Earlier in our tour Guide Tom explained that the new Chinese President, Xi Jinping, had made it his priority to crack down on corruption among government officials, and since taking office earlier this year he had already made a drastic change in those officials’ lives: they could no longer spend more than 40 RMB (about USD $8) on any meal unless they paid the balance out of pocket, and kept the receipts to prove that they did not get ANY free services or food. This has emptied most of the shiny banquet halls and hot pot restaurants where the local officials preferred to hold court on the country’s dime. This situation explained the nearly empty hot pot palace we dined in last night, as well as the half-empty hall at the home of the world famous Mother Chen’s bean curd dish called Mapo Dofu that has since been turned into a tarted up large dining hall for officials and tourists — Guide Tom had to remind his waitress that he was NOT one of the tour guides who allows their High Noses to be overcharged and then demands a kick-back for leading them to the fleecing. He expected her to treat us as if we were his family and give us the honest prices, which they did. After a pleasant meal of Mapo Dofu (natch), Tea Smoked Duck, Fish Soup with Preserved Vegetables, Spicy Cucumber Salad, Chicken and Chilies, and Twice-cooked Pork, we were only about USD $30 lighter in the wallet.

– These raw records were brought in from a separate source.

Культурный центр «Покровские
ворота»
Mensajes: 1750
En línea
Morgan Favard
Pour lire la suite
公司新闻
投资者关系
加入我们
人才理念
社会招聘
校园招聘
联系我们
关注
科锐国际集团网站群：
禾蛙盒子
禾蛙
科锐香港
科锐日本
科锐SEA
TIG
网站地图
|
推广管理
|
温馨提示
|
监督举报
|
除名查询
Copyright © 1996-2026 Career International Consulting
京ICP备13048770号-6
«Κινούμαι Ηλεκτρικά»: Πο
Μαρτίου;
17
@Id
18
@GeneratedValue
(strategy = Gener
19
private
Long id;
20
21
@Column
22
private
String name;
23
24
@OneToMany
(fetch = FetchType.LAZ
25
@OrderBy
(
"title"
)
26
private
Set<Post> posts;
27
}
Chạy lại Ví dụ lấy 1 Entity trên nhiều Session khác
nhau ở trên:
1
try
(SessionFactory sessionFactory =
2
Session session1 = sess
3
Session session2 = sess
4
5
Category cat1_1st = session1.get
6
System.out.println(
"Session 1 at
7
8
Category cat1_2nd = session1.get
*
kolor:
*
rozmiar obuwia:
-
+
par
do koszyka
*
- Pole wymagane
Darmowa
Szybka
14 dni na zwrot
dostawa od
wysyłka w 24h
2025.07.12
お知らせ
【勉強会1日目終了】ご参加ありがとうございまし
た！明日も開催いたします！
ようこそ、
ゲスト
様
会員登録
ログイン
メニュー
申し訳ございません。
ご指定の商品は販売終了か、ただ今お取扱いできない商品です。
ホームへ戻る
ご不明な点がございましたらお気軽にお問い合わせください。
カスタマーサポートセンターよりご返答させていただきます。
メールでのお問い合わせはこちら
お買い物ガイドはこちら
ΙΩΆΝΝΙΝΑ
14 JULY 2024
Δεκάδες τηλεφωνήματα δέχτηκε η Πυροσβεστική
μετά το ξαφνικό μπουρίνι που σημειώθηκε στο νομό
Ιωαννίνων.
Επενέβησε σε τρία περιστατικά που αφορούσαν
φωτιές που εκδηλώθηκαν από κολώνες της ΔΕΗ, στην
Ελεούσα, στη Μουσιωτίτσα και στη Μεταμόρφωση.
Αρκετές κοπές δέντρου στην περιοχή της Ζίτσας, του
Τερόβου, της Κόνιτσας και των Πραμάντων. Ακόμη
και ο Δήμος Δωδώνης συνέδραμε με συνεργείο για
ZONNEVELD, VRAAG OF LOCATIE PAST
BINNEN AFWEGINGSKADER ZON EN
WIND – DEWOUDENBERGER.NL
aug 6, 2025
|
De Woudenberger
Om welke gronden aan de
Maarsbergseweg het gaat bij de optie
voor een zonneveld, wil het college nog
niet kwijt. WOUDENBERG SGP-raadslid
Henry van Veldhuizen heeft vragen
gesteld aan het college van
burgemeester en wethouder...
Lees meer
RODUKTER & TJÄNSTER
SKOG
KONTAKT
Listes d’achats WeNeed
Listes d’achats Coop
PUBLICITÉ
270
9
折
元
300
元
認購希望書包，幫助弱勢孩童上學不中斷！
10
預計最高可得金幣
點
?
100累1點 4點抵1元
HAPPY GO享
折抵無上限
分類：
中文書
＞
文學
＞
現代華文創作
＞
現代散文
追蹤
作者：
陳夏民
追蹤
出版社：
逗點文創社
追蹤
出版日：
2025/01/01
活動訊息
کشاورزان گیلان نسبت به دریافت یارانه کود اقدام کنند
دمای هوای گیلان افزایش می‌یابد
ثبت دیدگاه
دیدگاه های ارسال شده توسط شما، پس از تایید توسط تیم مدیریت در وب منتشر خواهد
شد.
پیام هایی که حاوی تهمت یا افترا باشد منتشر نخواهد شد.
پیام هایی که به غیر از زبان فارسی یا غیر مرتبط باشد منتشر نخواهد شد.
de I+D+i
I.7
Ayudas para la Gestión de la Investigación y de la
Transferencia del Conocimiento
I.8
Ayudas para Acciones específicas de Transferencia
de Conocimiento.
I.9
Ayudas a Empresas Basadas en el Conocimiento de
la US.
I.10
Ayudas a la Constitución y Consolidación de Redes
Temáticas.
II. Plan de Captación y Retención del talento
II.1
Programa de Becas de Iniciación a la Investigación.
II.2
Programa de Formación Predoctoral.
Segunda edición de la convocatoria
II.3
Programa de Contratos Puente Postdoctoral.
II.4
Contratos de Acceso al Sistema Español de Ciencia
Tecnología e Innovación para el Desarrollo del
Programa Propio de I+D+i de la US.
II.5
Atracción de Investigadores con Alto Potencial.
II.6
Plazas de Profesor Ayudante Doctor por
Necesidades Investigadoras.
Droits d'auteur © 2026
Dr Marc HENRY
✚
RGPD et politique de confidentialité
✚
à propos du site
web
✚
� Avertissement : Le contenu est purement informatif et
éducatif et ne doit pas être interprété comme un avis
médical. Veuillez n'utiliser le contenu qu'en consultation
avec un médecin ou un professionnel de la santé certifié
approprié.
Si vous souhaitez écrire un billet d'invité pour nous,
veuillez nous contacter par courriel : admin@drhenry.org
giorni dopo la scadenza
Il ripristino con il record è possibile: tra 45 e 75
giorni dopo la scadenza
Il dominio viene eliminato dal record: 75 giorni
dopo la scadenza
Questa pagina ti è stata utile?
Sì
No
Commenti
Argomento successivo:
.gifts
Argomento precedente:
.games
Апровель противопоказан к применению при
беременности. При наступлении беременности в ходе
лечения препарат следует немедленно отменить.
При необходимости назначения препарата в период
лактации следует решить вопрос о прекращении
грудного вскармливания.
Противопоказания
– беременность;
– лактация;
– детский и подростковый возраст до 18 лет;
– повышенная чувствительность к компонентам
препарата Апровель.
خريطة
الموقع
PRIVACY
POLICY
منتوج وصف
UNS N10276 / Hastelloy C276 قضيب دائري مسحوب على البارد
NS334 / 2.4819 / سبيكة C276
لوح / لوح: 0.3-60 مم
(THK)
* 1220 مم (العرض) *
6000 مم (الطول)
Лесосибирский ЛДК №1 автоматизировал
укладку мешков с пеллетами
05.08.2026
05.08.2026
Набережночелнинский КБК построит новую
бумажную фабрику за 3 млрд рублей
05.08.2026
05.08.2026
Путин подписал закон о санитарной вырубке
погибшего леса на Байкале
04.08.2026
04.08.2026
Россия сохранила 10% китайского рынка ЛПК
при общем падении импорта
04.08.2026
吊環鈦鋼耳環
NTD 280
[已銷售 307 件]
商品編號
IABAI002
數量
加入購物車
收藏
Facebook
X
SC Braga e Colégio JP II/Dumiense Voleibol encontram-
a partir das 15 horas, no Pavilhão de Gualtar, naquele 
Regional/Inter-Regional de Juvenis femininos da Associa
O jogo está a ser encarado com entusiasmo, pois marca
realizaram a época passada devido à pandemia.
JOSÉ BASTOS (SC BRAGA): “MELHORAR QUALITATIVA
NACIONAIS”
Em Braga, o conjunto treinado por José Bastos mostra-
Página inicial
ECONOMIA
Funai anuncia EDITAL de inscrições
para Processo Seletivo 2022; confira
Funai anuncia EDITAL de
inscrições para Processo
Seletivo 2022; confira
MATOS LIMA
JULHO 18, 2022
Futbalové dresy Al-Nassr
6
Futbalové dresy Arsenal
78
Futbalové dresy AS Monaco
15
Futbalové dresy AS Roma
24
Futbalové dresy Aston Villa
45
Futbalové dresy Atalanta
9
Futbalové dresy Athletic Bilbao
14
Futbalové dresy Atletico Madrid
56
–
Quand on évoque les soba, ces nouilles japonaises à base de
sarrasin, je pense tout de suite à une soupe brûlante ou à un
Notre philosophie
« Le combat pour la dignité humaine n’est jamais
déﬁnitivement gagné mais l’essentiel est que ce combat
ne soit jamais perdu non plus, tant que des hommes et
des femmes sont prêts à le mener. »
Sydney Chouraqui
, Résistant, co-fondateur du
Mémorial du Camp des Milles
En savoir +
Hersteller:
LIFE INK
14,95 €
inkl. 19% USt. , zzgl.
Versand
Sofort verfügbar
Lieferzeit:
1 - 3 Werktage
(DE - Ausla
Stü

Earliest but not least in the day we toured a neighborhood market to get a sense of all the ingredients that go into this Sichuan cuisine. The last time I did this in China was with someone who only could translate, but did not understand the culinary elements. This time Guide Tom was extraordinarily useful in cluing me into what every single item was, and how it was used. In addition I was able to point out a few western ingredients that appeared in the market that he was unfamiliar with — okra, for instance — and provide the same kind of guidance. It was a wonderful give-and-take of food knowledge (though I’m sure I learned much more) and it illustrated the flickering shadows of the Sichuan recipes I had read and the few I had attempted like a paint-by-numbers painting suddenly bursting into form. I’m sure I have bored you with other market pictures from other travels, but there are a few striking images that Alison captured (allowing me to focus on Tom):
We arrived late in the market day (at 10:30am) to avoid the crush of regular shoppers
Preserveed duck eggs, which are a wonderful addition to Congee soup
Everything is very clean, but there is NO hiding what meat is or where it came from…
Stinky tofu, dried tofu, smoked tofu, frozen tofu, calcium tofu, mineral tofu, soft tofu, blood tofu…
…pork lungs, hearts, kidney fat, skin, bones, belly…
The day began as it ended, with a relaxed walk alongside the BuddaZen hotel. This is our last true day in China. Tomorrow we travel back to Beijing, and Thursday we fly back over the ice cap to Toronto and then Boston before beginning the slow journey back home. There is so much left to say about our visit on the other side of the world, but this is not the best place to do that. I hope we will see you soon when we can elaborate.